A sharper test uses taxon name length — a character with no conceivable causal relationship to speciation. Across vertebrate subtrees, more than 69% produce a significant correlation between name length and speciation rate, and for ray-finned fishes the proportion approaches 100% (60 of 61 subtrees). Because name length cannot cause anything, this result isolates the false-positive problem from any residual biological confound (10.1093/sysbio/syu131, Finding 2).

The mechanism is straightforward: BiSSE attributes rate variation among lineages to the focal trait whenever it cannot be explained by the null model. On trees where diversification is genuinely heterogeneous — fast radiations, mass extinctions, unsampled clades — there is always unexplained rate variation for BiSSE to misappropriate. Any trait that happens to correlate with lineage identity, even partially, gets recruited as the spurious explanation.

Supporting evidence

10.1093/sysbio/syu131, Finding 1: On the empirical cetacean phylogeny, >77% of neutral character datasets showed a significant (p < 0.05) association with speciation rate under BiSSE; 58% rejected the character-independent model at p < 0.001.
10.1093/sysbio/syu131, Finding 2: Taxon name length, a biologically arbitrary character, produced significant speciation-rate correlations in >69% of vertebrate subtrees and in 60 of 61 ray-finned fish subtrees.

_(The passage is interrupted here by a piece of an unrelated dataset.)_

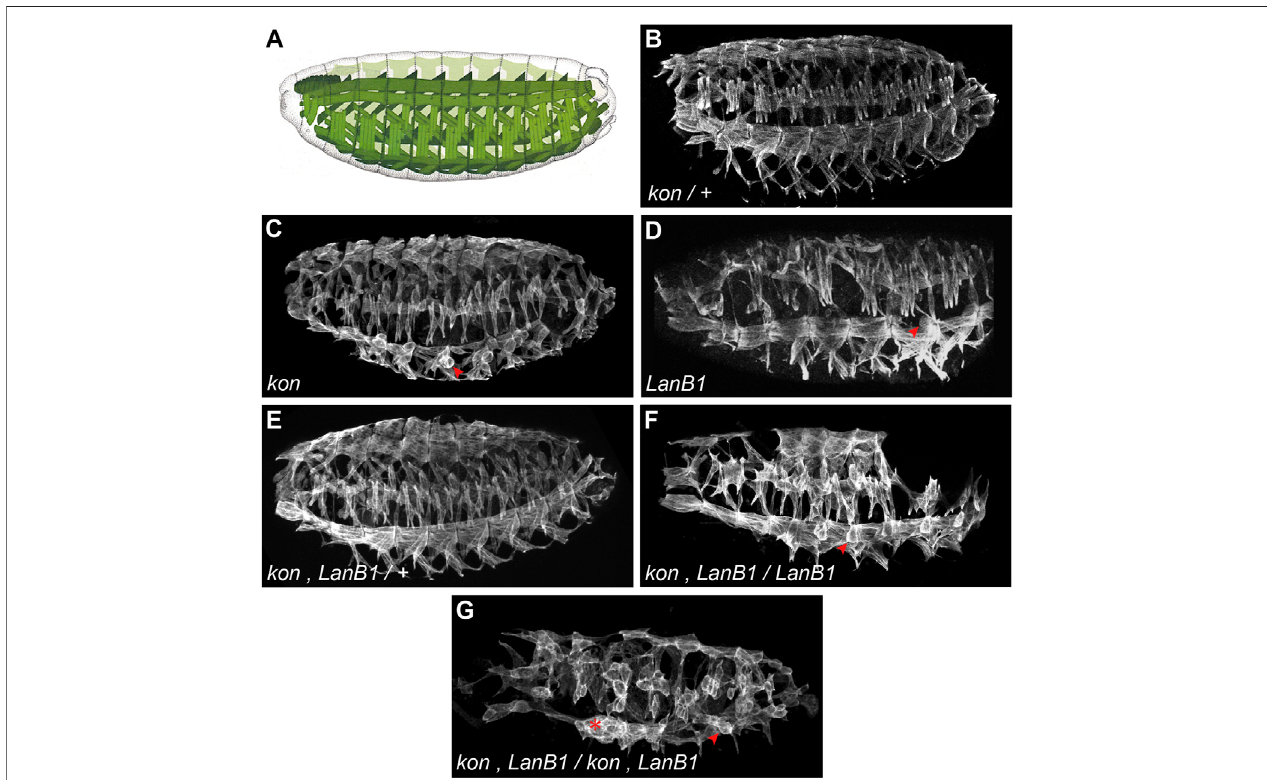
FIGURE 1 | Embryonic pattern of the body wall musculature. (A) Scheme of the Drosophila muscle pattern at the end of embryogenesis (adapted from Bate and Martinez Arias,1993). (B – G) Representativeexamplesofconfocalprojectionsofstage16embryos.Ineachcase,acompletepenetranceoftheshownphenotypeswas observed[ n (cid:1) 12 (B) ; n (cid:1) 9 (C) ; n (cid:1) 4 (D) ; n (cid:1) 5 (E) ; n (cid:1) 5 (F) ; n (cid:1) 24 (G) ].Musclesarelabeledwithanti-Tropomyosin;arrowheadsindicateexamplesofmyospheres;asterisk indicates accumulation of detached muscles.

Contradictions / open disagreements

The magnitude of the false-positive problem documented here is tied to phylogenies with known, strong diversification heterogeneity. The cetacean tree has a well-characterized dolphin radiation that drives high rate variance across lineages. On trees with more homogeneous background rates, Type I error inflation may be considerably lower. The taxon-name-length test has a mild confounder as well: congeners share name prefixes, introducing weak phylogenetic signal into a character that is otherwise arbitrary. Some fraction of the near-100% false-positive rate in fishes could reflect that residual structure rather than diversification heterogeneity alone. Neither caveat rehabilitates BiSSE for general use, but they do mean the cetacean/fish numbers are likely upper bounds rather than universal baselines.

Whether hidden-state corrections (e.g., HiSSE) fully resolve the problem remains contested, and model adequacy testing for state-dependent diversification models is still an open area.

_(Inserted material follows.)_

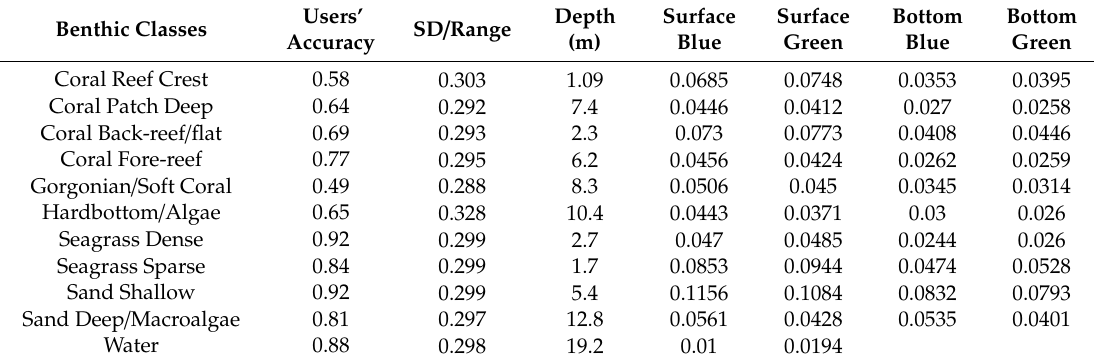
Table 3. Accuracy and mean physical values of di ff erent benthic compositions within the classified objects. SD / Range means standard deviation to range ratio calculated from Table 2.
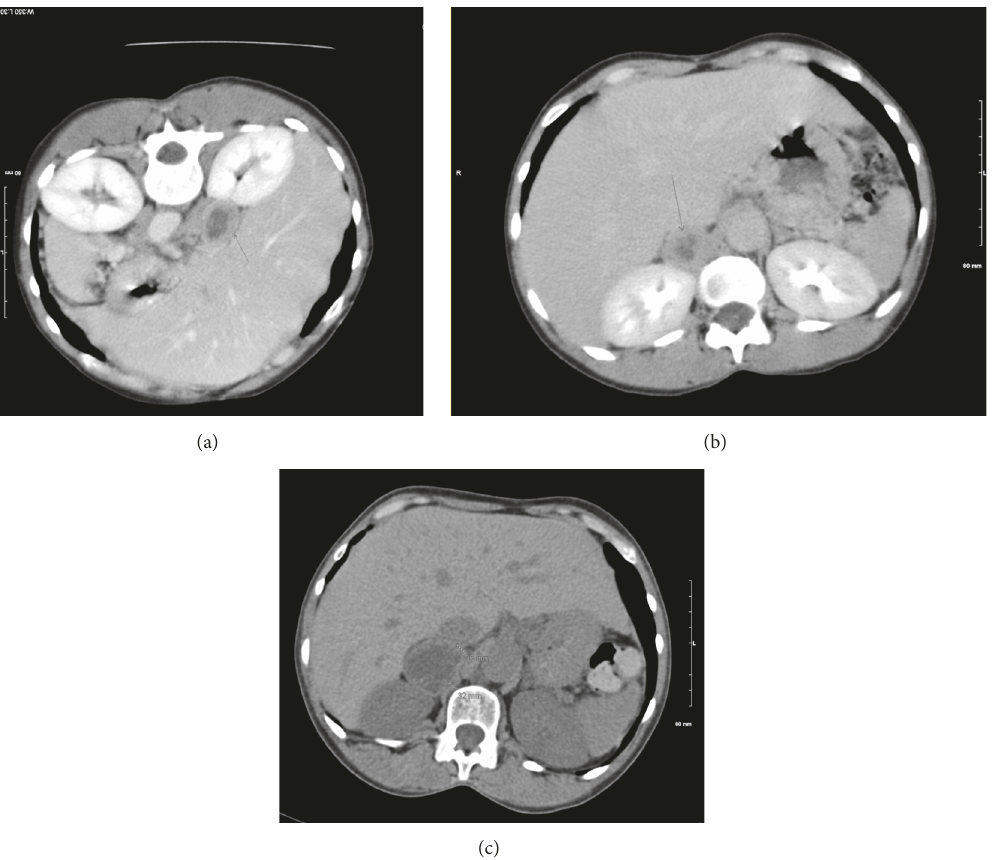
Figure 2: (a-b) CT abdomen and pelvis with contrast in 2006 demonstrating a large right adrenal mass with a hypodense center (a) venous phase and (b) delayed imaging. (c) Noncontrast CT abdomen pelvis in 2013 showing interval increase in size of the right adrenal mass to 3.7 x 3.2 cm from 2.3 x 1.9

Tealc’s citation-neighborhood suggestions

Rabosky & Goldberg 2015 (the source paper here) cite Maddison et al. 2007 (the original BiSSE paper) and Rabosky 2014 (BAMM) as key context — both would strengthen any discussion of why rate heterogeneity confounds trait-dependent models.
Beaulieu & O’Meara 2016 (HiSSE) is the primary methodological response and should be cited alongside BiSSE critiques.